Guardona e in vaga ricerca di discontinuità, questa nostra società, fiaccata da una crisi perdurante, e divenuta “sciapa e malcontenta”, ha intanto, in qualche modo, esorcizzato il baratro minacciato, esprimendo una forza di sopravvivenza tenace, ma tutta dilatata in orizzontale, alla ricerca di unaconnettività sociale atta a supportare, in lontananza dallo stato, un po’ di residuo fervore che si esprime in forme di solidarietà locale, di appello allo scheletro contadino, di fermento debole magari generato da soggettualità emergenti (le donne? gli immigrati?).
Non so se questa sintesi estrema è in grado di trasmettere il senso del nuovo rapporto Censis (come al solito, da leggere per intero e consultare nel tempo), quest’anno forse, nel fondo, meno spietato che negli anni scorsi, come forse esige la già pietosa situazione del paese.

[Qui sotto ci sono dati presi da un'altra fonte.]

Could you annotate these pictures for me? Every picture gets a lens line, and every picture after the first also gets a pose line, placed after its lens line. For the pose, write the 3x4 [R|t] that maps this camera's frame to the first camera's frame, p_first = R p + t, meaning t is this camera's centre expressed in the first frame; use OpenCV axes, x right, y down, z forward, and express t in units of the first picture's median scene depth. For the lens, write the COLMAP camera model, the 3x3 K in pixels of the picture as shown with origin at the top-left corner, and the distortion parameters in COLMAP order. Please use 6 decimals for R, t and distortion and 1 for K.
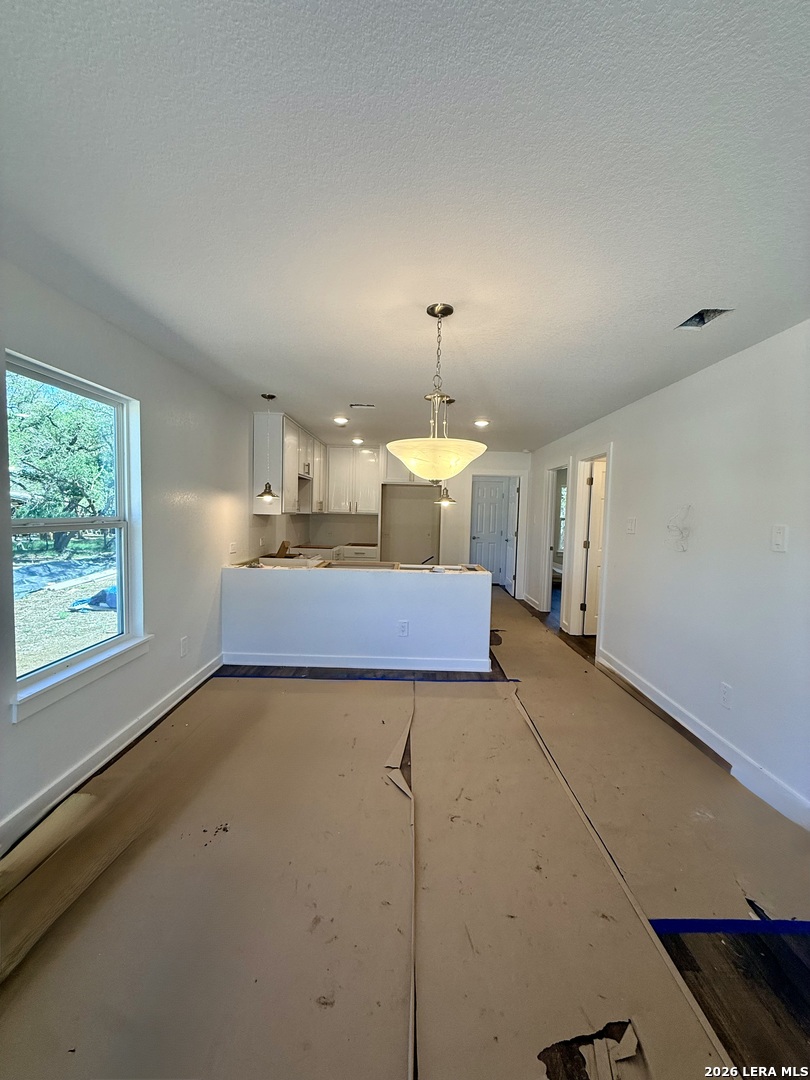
lens RADIAL K [[431.5, 0, 404.1], [0, 431.5, 537.7], [0, 0, 1]] dist [-0.001364, -0.000322]
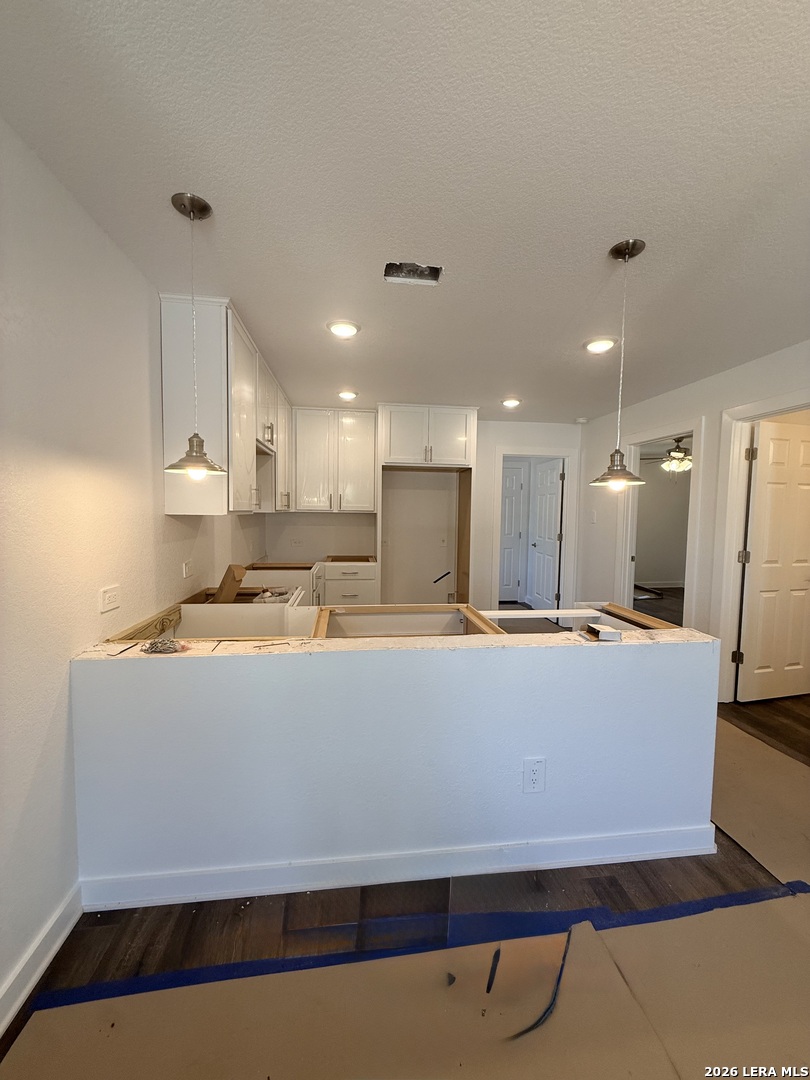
lens RADIAL K [[431.5, 0, 402.1], [0, 431.5, 536.5], [0, 0, 1]] dist [-0.001364, -0.000322]
pose [[0.990840, -0.019975, 0.133554, -0.142893], [0.019807, 0.999800, 0.002584, -0.024155], [-0.133578, 0.000085, 0.991038, 0.454423]]
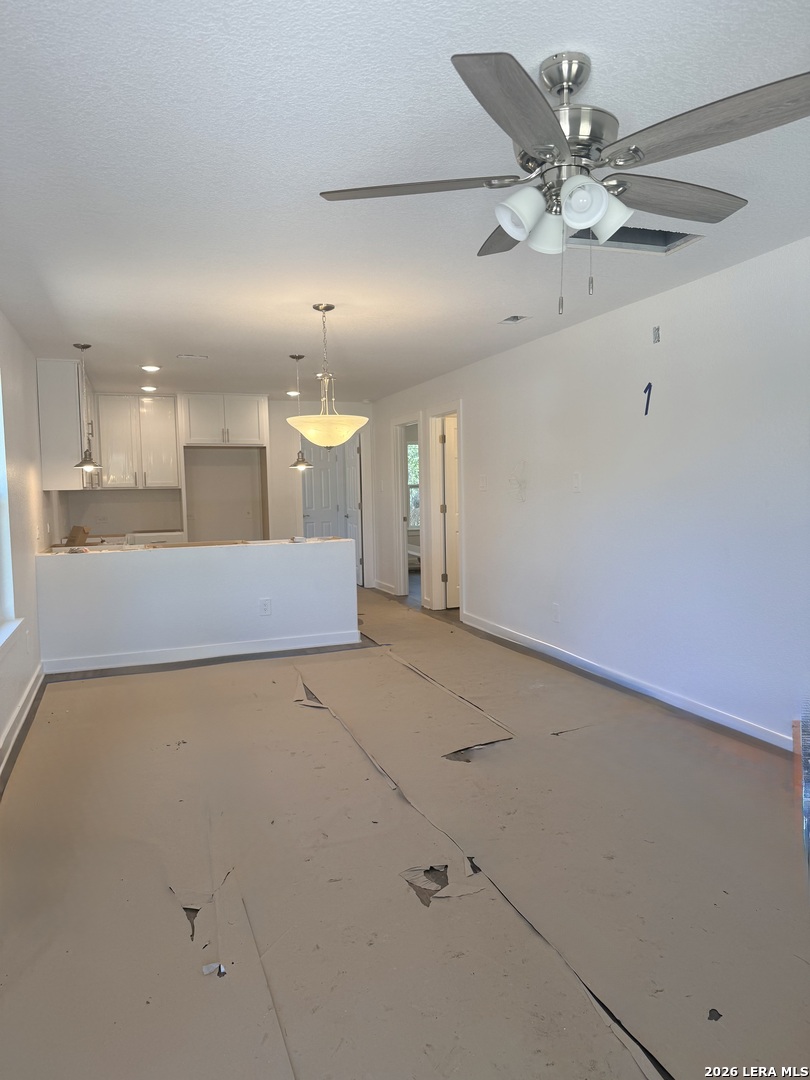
lens RADIAL K [[758.5, 0, 425.2], [0, 758.5, 539.8], [0, 0, 1]] dist [0.043446, -0.003919]
pose [[0.926250, -0.069558, 0.370436, -0.210637], [0.066097, 0.997570, 0.022045, 0.043852], [-0.371069, 0.004065, 0.928597, -0.472658]]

In questa sconfortante cornice sociale, la politica continua a collezionare drammatiche sconfitte, delle quali talora non sembra nemmeno percepire la gravità: nel giro di pochi mesi due episodi istituzionali (fra gli altri) hanno certificato un duplice, pericoloso scacco. Il primo: dove la politica ha fallito (l’abbattimento del “tiranno”), ha fatto centro la magistratura, con la nota sentenza del 1° agosto; e, come, con incongrua solennità, dicono a sinistra, alle 17,43 del 27 novembre 2013, la politica ha seguito, fra incredibili contorsioni. Il secondo: dove la politica ha fallito (l’indilazionabile cambiamento – così dicevano in coro i nostri politici  sette/otto mesi fa – della odiosa legge elettorale) ha fatto centro la Corte Costituzionale. E la politica, forse, seguirà: tutti i politici, in coro, come parlando di altrui inadempienze, ripetono “ora non ci sono più alibi”. Intanto il Senato e la Camera si scontrano sull’assegnazione della riforma elettorale.

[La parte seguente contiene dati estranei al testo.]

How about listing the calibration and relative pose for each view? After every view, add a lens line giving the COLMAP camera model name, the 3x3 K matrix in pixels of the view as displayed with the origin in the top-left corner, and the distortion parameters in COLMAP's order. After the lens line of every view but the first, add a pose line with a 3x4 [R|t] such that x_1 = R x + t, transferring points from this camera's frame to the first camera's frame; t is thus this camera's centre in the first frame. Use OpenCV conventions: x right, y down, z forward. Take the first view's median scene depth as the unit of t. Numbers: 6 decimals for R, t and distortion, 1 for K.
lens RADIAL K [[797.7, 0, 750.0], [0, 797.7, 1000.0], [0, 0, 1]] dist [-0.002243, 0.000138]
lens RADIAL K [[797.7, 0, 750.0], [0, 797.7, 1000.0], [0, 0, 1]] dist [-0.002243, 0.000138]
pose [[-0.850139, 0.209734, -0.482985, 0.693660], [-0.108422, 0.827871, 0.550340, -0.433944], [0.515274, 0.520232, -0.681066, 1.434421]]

Qui non si tratta di coltivare pulsioni populiste (che mi sono estranee per natura, cultura e gusto): ma è certo che non è possibile perpetuare l’equivoco di una società governata da chi dovrebbe giudicare e giudicata, solo con parole e con parole da talk show, da chi dovrebbe governarla. Né si tratta di aggiungere rilievi alle tante, possibili critiche alla magistratura, che, nelle due fattispecie, ha fatto solo ciò che era dovere facesse, sia pure in tempi che altrove sarebbero inconcepibili (stiamo votando col “Porcellum” da diversi anni). Qui è in questione non so se la legittimità ma certamente la capacità di questa classe politica a governare un paese che ne ha immenso bisogno.
Non so che cosa c’è dietro l’angolo che, con la fine dell’anno, ci apprestiamo a svoltare; è certo che non possiamo vivere, senza correre gravissimi pericoli, un 2014 nella stessa condizione paralitica e sfibrata che ha caratterizzato il 2013, con buona pace del “semestre europeo”. Aspettiamo pure le famose primarie del PD con le novità che confusamente promettono di innescare; aspettiamo pure la verifica di governo della prossima settimana con gli impulsi che promette di imprimere. Ma, da entrambi gli eventi, dobbiamo aspettarci coseveramente nuove e azioni immediate. Altrimenti è meglio deporre ogni speranza che il sale per fermentare la società sciapa possa venire da un governo, che lo stato continui ad avere un posto (quello giusto) nelle aspettative dei cittadini, che si arresti la frana del malcontento.
Sarà pur vero, come dice il Censis, “che questa società, se lasciata al suo respiro spontaneo, produce frutti più positivi di quanto pensino un’opinione pubblica impaurita e una leadership politica ed amministrativa forse altrettanto impaurita, ma propensa a misurarsi sul controllo della capacità polmonare di un sistema che ha bisogno (e voglia) di respirare, di tornare a respirare”; ma di uno stato, auspicabilmente meno statalista e meno burocratico, abbiamo pur sempre bisogno; e non so che cosa ne resterebbe se la sua governance si mostrasse così incapace da dover, gli italiani, solo far conto sul loro scheletro contadino.